The bedroom should be free of distractions like TVs, computers, stereos, etc. It should be dark and well ventilated. The mattress should be firm and comfortable. The room and bedding should be as dust free as possible to reduce or eliminate dust mites. In short it should be a relaxing haven and a place to disconnect from the rest of the world. The bedroom should be for sleeping only, therefore no eating and no reading. Some of these suggestions may rub some the wrong way, but please just stop and think about how much stimulation we are exposed to every day. One of the main functions of the brain is to dampen all of the sensory stimuli that come our way. In today's electronic world we are constatly bombarding the brain with too much stimulus. At the very least the bedroom should be the place to shut it all out and give our brain and body a chance to recoup and function normally!
Mon Nov 3, 2008 11:50am EST
By Amy Norton
NEW YORK (Reuters Health) - Consistently getting a good night's sleep may help protect children from becoming obese as adults, a study published Monday suggests.
Researchers found that among more than 1,000 people followed from birth to age 32, those who got too little sleep as children were more likely than their well-rested counterparts to become obese adults.
Even with a range of other factors considered -- like childhood weight and TV habits, and adulthood exercise levels -- there remained a link between sleep deprivation during childhood and obesity risk later in life.
All of this supports the idea that early sleep habits have a direct effect on weight in the long term, according to Dr.

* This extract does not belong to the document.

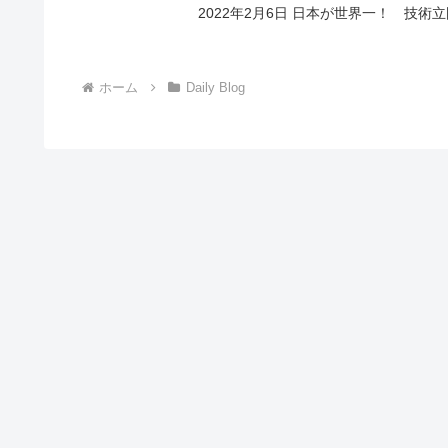
2022年2月6日 日本が世界
ホーム
Daily Blog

Robert John Hancox, the study's senior author.
"Although we cannot prove that this is a cause-and-effect relationship," he told Reuters Health, "this study provides strong evidence that it probably is."
Hancox and his colleagues at the University of Otago in Dunedin, New Zealand, report the findings in the journal Pediatrics.
A number of studies have found that sleep-deprived adults and children are at greater risk of being overweight. However, this is the first study to show a long-term relationship between sleep and obesity risk, Hancox said.
The study involved 1,037 men and women who had been followed since their birth, between 1972 and 1973, up to the age of 32. When the participants were 5, 7, 9 and 11 years old, their parents reported on their usual bed time and wake-up time.
In general, Hancox and his colleagues found, as childhood sleep time declined, adulthood body mass index, or BMI, climbed.
Adults who had been "short sleepers" as children -- averaging fewer than 11 hours in bed each night -- generally had a higher BMI than those who'd gotten more sleep as kids.
"Importantly, this is not because children who were short sleepers grew up to be short sleepers as adults," Hancox pointed out. "In other words, inadequate sleep in childhood appears to have long-lasting consequences."
The findings, according to the researchers, suggest that weight control may stand as another reason for children to get a good night's sleep. Experts generally recommend that children between the ages of 5 and 12 sleep for about 11 hours each night, while teenagers should get 8.5 to 9.5 hours. **(Dr. Rosenberg's note; 7 hours of sleep per night is optimal for most adults).
It's thought that children today are getting less sleep than the generations before them did, Hancox noted. That trend, he added, could be helping to feed the rise in obesity.
No one knows for certain why lack of sleep is linked to heavier weight. One theory, based on research in the sleep lab, is that sleep deprivation alters the normal balance of appetite-stimulating and appetite-suppressing hormones. Sleepy children may also be too tired for physical activity during the day.